Of the three nasty things you can do with the tortoise dish, stepping into it turns out to be the least nasty, as it spills the least water. The second-worst is to kick it by accident, which spills more water. The worst is to step on the side, which flips it over and empties it out, throwing algae-and-worse-filled-water a long distance.

Edgar Allan Poe goes back to bed, but the cat he let out is meowing so he lets it back in.

In this manner, he fails to fall back to sleep.

His alarm goes off at 4.30. He gets up, feeds the cats, eats breakfast, makes a cup of coffee and his wife asks him to take out the garbage.

He goes around the house gathering  the residual waste from all the half-filled garbage cans into a single garbage can. When he empties out the bathroom garbage can, something remains stuck to the rim of the bin. He looks closer. It is a sanitary napkin.

He sighs, and reaches to take it, but his wife is walking past and plucks it off and drops it into the other garbage can.

Edgar Allan Poe gathers residual waste from the rest of the bins in the house. He goes outside and empties it all into the large garbage can. The sanitary napkin is stuck to the rim of the small garbage can again. Edgar Allan Poe says, It’s the Tell-Tale Sanitary Napkin, or something. He plucks it off, and throws it away and returns to the house.

He opens the cabinet to get cat treats to lure a cat out of the living room, and kicks the tortoise dish.

Edgar Allan Poe drives his daughter to town on his way to work.

It’s beautiful isn’t it, he says. The weather. Like a new season. Too warm to be winter, too crisp in the mornings to be summer. They should invent a new season.

Dad, dad, dad, says his daughter.

The smallest man in the world takes out the garbage

Actually it’s the cat litter, but it goes in the garbage can so what else can you call it?

He’s only 22 inches tall now. He measured himself in the home office, where everyone marks on the wall how tall they are – the kids, visitors, maybe repairmen, what does he know.

22 inches.

He knocks at a door. Knocks and knocks. Maybe no one is home and he should go do something else. But maybe they’re home. Maybe they were just asleep and now they’re getting up to answer the door and if he gives up now it’s like he was a kid playing a prank, getting them up for nothing, so he keeps knocking.

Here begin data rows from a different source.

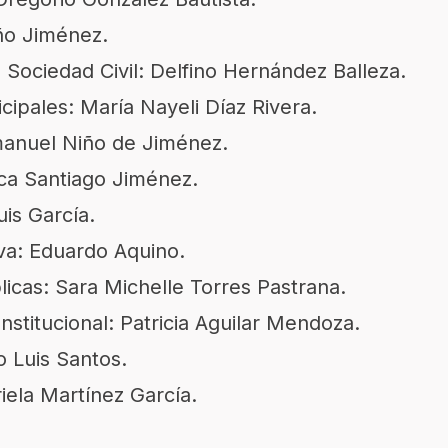
iño Jiménez.
 Sociedad Civil: Delfino Hernández Balleza.
cipales: María Nayeli Díaz Rivera.
manuel Niño de Jiménez.
ica Santiago Jiménez.
is García.
iva: Eduardo Aquino.
icas: Sara Michelle Torres Pastrana.
stitucional: Patricia Aguilar Mendoza.
o Luis Santos.
iela Martínez García.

Just a little while longer.

But now he’s taking out the garbage. A white plastic bag of cat litter. In his other hand he has a fifty Euro bill, because his wife needed money for the cleaning lady and he was going to give her the fifty but that’s too much and the cleaning lady can’t make change so he gave his wife two tens, and then another ten because she needed money for something else too.

And when he throws away the cat litter, he throws away the money, too.

It’s a big garbage can, he has to climb up a ladder to throw away the cat litter and money.

After he climbs back down he looks at his hands and pats his pockets and stuff, but he realizes what has happened. He looks back inside the garbage can and sees the money down there.

He tells his kid to get the money out for him, because he is too small.

I’m too small, too, his kid says. And besides, that garbage can is gross.

She’s right, it is.

I can lay it down and you can reach in and get the money.

If you lie it down, you can walk in and get the money, she points out.

Lay, lie, he says. I’m wearing a suit.

I just ironed my hair, she says.

How much will you give me if I do it, she says.

The smallest man in the world sighs. He is lost. Why do all the women in his family drive such hard bargains?

Still, he has to put up token resistance. How would you like to ride the bus to school instead of getting a ride like every day?

Here, help me lie down the garbage can, he says.

This is why you don’t put money in your mouth, he says.

Why would you want to put money in your mouth, she says.